Lessons in Chemistry
Apple TV+, 13 October
Bonnie Garmus’s 2022 novel about a 1960s chemist turned TV presenter who sneaks teachings about science into her housewife-friendly cookery programme was a rare kind of literary sensation. This prompt adaptation is set to capitalise on the book’s success, with Oscar-winner Brie Larson in the role of the unfairly sidelined but unwaveringly determined Elizabeth Zott.
BBC One & iPlayer, 9 October, 9pm
The most controversial drama of the year finally arrives, three years after it was first announced. Starring Steve Coogan as Jimmy Savile, The Reckoning revisits the presenter’s heinous crimes. Could this provide a moment of national catharsis? Or will it end up a nauseating attempt to mine trauma for content?
Paramount+, 13 October
Everyone’s favourite Seattle-based snob returns after two decades away in this reboot of the classic comfort-blanket sitcom.
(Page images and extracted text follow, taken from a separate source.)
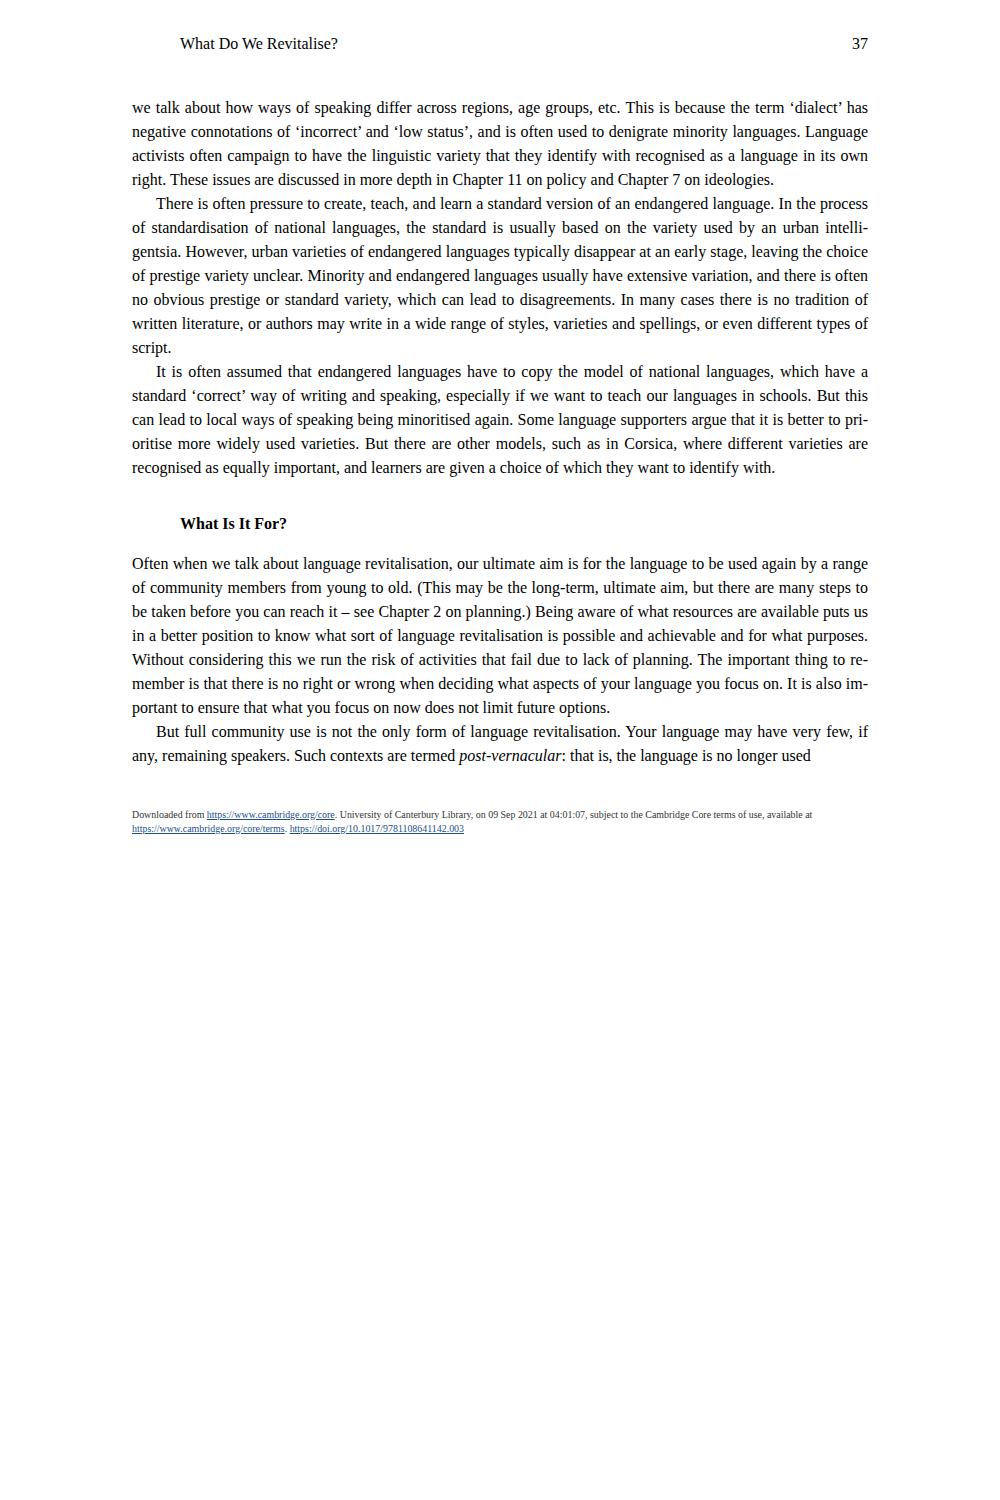What Do We Revitalise? 37
we talk about how ways of speaking differ across regions, age groups, etc. This is because the term ‘dialect’ has negative connotations of ‘incorrect’ and ‘low status’, and is often used to denigrate minority languages. Language activists often campaign to have the linguistic variety that they identify with recognised as a language in its own right. These issues are discussed in more depth in Chapter 11 on policy and Chapter 7 on ideologies.
There is often pressure to create, teach, and learn a standard version of an endangered language. In the process of standardisation of national languages, the standard is usually based on the variety used by an urban intelligentsia. However, urban varieties of endangered languages typically disappear at an early stage, leaving the choice of prestige variety unclear. Minority and endangered languages usually have extensive variation, and there is often no obvious prestige or standard variety, which can lead to disagreements. In many cases there is no tradition of written literature, or authors may write in a wide range of styles, varieties and spellings, or even different types of script.
It is often assumed that endangered languages have to copy the model of national languages, which have a standard ‘correct’ way of writing and speaking, especially if we want to teach our languages in schools. But this can lead to local ways of speaking being minoritised again. Some language supporters argue that it is better to prioritise more widely used varieties. But there are other models, such as in Corsica, where different varieties are recognised as equally important, and learners are given a choice of which they want to identify with.
What Is It For?
Often when we talk about language revitalisation, our ultimate aim is for the language to be used again by a range of community members from young to old. (This may be the long-term, ultimate aim, but there are many steps to be taken before you can reach it – see Chapter 2 on planning.) Being aware of what resources are available puts us in a better position to know what sort of language revitalisation is possible and achievable and for what purposes. Without considering this we run the risk of activities that fail due to lack of planning. The important thing to remember is that there is no right or wrong when deciding what aspects of your language you focus on. It is also important to ensure that what you focus on now does not limit future options.
But full community use is not the only form of language revitalisation. Your language may have very few, if any, remaining speakers. Such contexts are termed post-vernacular: that is, the language is no longer used
Downloaded from https://www.cambridge.org/core. University of Canterbury Library, on 09 Sep 2021 at 04:01:07, subject to the Cambridge Core terms of use, available at https://www.cambridge.org/core/terms. https://doi.org/10.1017/9781108641142.003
But don’t expect to see the old gang back together: having returned to Boston to reconnect with his son, Kelsey Grammer’s titular psychiatrist has a new sparring partner in the form of posh professor pal Alan (Nicholas Lyndhurst). RA
Staying in: Games
Out 10 October, PC, Xbox Series X/S
The long-running racing sim has been rather overshadowed by its Forza Horizon spin-off, but this hugely upgraded model (above) should bring the original back into contention. With more than 500 cars and 800 upgrade options, as well as advanced handling and intricate visuals, it’s one serious ride.
Total War: Pharaoh
Out 11 October, PC
Pitching a golden age Egyptian empire against the Canaanites and the Hittites, the latest title in the acclaimed battle strategy series has all the ancient weapons and tactics you could hope for, with the added feature of huge Biblical storms to contend with. Developer Creative Assembly is a master at matching historical accuracy with engrossing action, and this will surely be another fine example. Keith Stuart
Staying in: Albums
Sufjan Stevens – Javelin
After a string of experimental projects, Stevens (above) returns to full singer-songwriter mode on this 10th album. Featuring additional guitar from the National’s Bryce Dessner, and a small choir that elevates singles So You Are Tired and Will Anybody Ever Love Me?, it’s autumn’s perfect soundtrack.
Dorian Electra – Fanfare
The Texas art-pop provocateur returns with this follow-up to 2020’s similarly bonkers My Agenda. Exploring the parasocial relationship between fans and pop idols, Fanfare is packed full of WTF moments, from the pummelling industrial-synth freakout Sodom & Gomorrah to recent single Puppet’s skewed take on classical music.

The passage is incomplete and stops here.